BTW ..What is ++ operator as in (( ++count )) called ?

6

It's known as a pre-increment operator. It means, first increment the value in count and then use it.
On the contrary, there's a post-increment operator ((count++)); which means use it first and then increment it.
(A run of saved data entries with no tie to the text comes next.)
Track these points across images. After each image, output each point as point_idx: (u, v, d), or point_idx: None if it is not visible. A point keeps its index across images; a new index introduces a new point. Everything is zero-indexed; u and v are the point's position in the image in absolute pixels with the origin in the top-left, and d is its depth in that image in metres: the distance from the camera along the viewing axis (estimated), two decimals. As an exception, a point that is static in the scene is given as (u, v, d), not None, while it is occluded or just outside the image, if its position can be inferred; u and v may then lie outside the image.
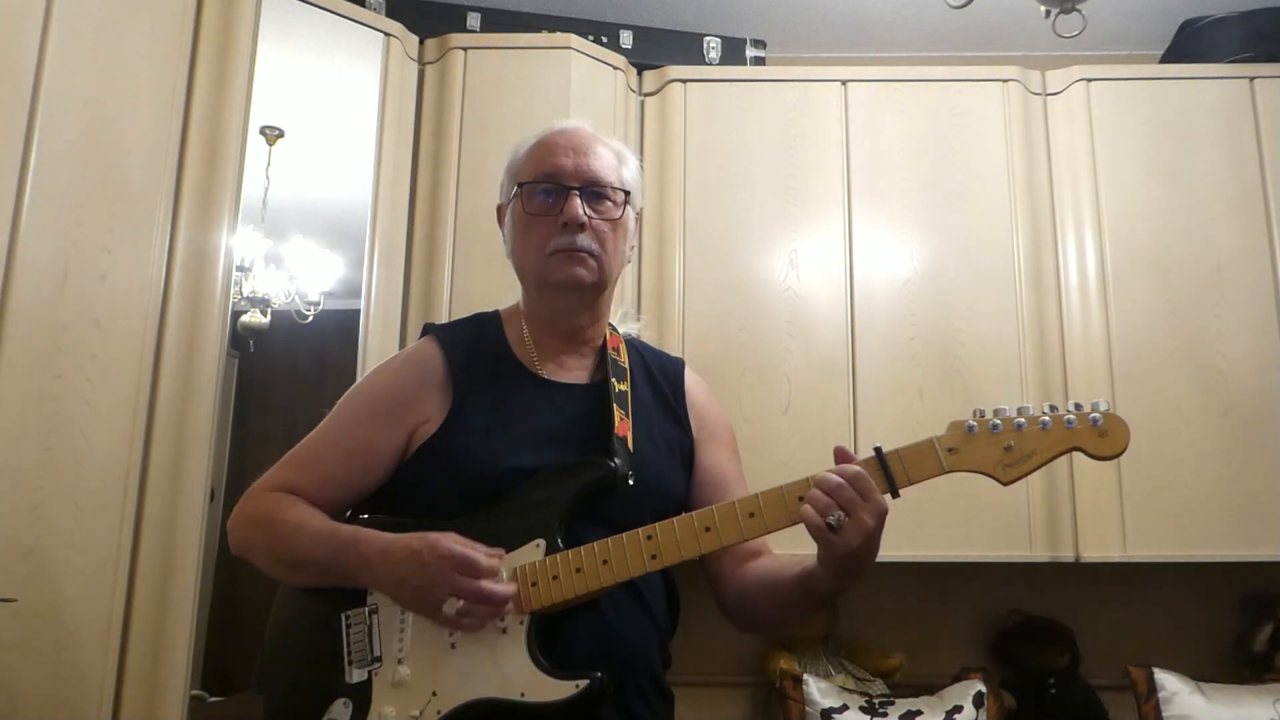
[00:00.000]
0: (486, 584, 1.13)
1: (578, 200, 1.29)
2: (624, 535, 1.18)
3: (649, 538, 1.18)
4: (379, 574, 1.17)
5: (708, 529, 1.18)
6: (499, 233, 1.41)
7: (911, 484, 1.17)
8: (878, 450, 1.17)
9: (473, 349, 1.34)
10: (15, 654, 1.66)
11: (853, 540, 1.10)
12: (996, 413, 1.18)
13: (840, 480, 1.11)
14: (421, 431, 1.28)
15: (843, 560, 1.12)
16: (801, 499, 1.14)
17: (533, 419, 1.29)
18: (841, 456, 1.16)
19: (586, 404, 1.31)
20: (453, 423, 1.27)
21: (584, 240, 1.28)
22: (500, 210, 1.40)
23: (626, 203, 1.34)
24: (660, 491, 1.30)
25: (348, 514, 1.31)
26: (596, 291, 1.33)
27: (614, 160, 1.35)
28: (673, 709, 1.32)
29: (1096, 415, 1.16)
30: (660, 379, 1.41)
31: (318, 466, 1.30)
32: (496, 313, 1.41)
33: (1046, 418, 1.16)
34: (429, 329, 1.38)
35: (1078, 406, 1.17)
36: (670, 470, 1.34)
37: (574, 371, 1.35)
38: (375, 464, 1.29)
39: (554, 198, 1.30)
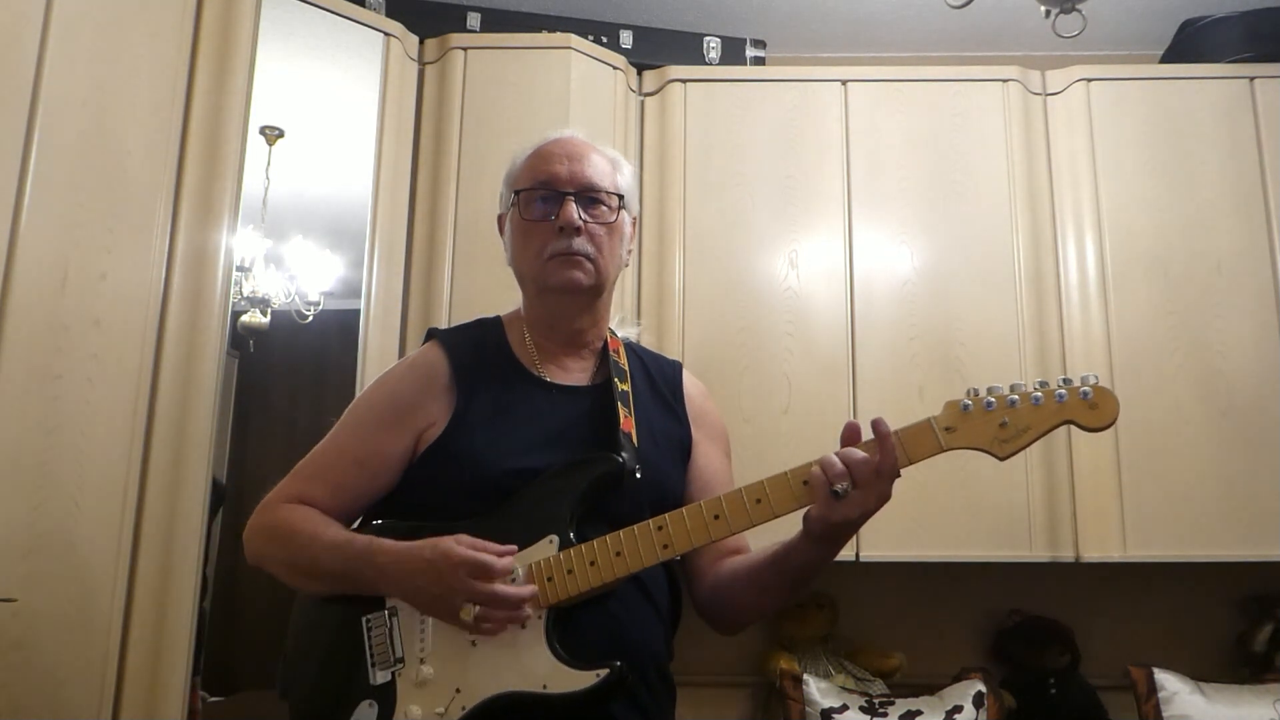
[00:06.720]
0: (502, 587, 1.16)
1: (573, 205, 1.32)
2: (635, 527, 1.21)
3: (660, 528, 1.21)
4: (395, 583, 1.20)
5: (716, 516, 1.22)
6: (498, 235, 1.45)
7: (911, 464, 1.21)
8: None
9: (476, 353, 1.37)
10: (15, 654, 1.67)
11: (850, 512, 1.17)
12: (990, 390, 1.22)
13: (865, 456, 1.18)
14: (428, 435, 1.31)
15: (834, 526, 1.18)
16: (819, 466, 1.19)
17: (537, 421, 1.32)
18: (851, 433, 1.21)
19: (589, 405, 1.34)
20: (458, 424, 1.30)
21: (580, 244, 1.32)
22: (501, 220, 1.44)
23: (621, 207, 1.37)
24: (662, 488, 1.33)
25: (358, 521, 1.35)
26: (594, 294, 1.36)
27: (608, 167, 1.39)
28: (675, 701, 1.35)
29: (1087, 389, 1.21)
30: (659, 380, 1.44)
31: (329, 476, 1.33)
32: (498, 318, 1.44)
33: (1038, 393, 1.21)
34: (433, 334, 1.41)
35: (1067, 381, 1.22)
36: (671, 467, 1.37)
37: (575, 374, 1.38)
38: (384, 470, 1.32)
39: (550, 204, 1.34)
It will be clear in the following example:

[user@host ~]$ x=1
[user@host ~]$ y=$((++x))
[user@host ~]$ echo $x $y
2 2
[user@host ~]$ x=1
[user@host ~]$ y=$((x++))
[user@host ~]$ echo $x $y
2 1
[user@host ~]$
2 Likes
7

Thank You balajesuri.

8

That's the thing -- it's not being misinterpreted, it is a command.

$ whereis [

[: /usr/bin/[

$ ls -l /usr/bin/[

-rwxr-xr-x 1 root root 39424 Jun  5  2014 /usr/bin/[

$

It's usually a built-in as well, but the command must exist. The shell must treat it as a command.

( ) are not commands.

1 Like
9

Rather than whereis , use type ; It tells you what the shell will actually use:

$ type [
[ is a shell builtin

With the -a option, it gives all the possible commands that could be executed:

$ type -a [
[ is a shell builtin
[ is /usr/bin/[

[ is also a synonym for test .

4 Likes
10

For beginners, just to be VERY aware '[' and 'test' are NOT quite the same although they do a similar thing...
They cannot __cross-pollnate__.

Last login: Tue Jan 20 18:45:37 on ttys000
AMIGA:barrywalker~> var="Bazza..."
AMIGA:barrywalker~> if test "$var" == "Bazza..."; then echo "$var"; fi
Bazza...
AMIGA:barrywalker~> if [ "$var" == "Bazza..."; then echo "$var"; fi
-bash: [: missing `]'
AMIGA:barrywalker~> # Oh dear '[' and 'test' are not quite the same...
AMIGA:barrywalker~> if [ "$var" == "Bazza..." ]; then echo "$var"; fi
Bazza...
AMIGA:barrywalker~> if test "$var" == "Bazza..." ]; then echo "$var"; fi
-bash: test: too many arguments
AMIGA:barrywalker~> # Oh dear 'test' doesn't allow a closing square bracket...
AMIGA:barrywalker~> _
1 Like
11

The only difference is that [ requires a closing ] .

AMIGA:barrywalker~> if test "$var" == "Bazza..."; then echo "$var"; fi

Also note that test/[ uses = not == (though bash and ksh accept it).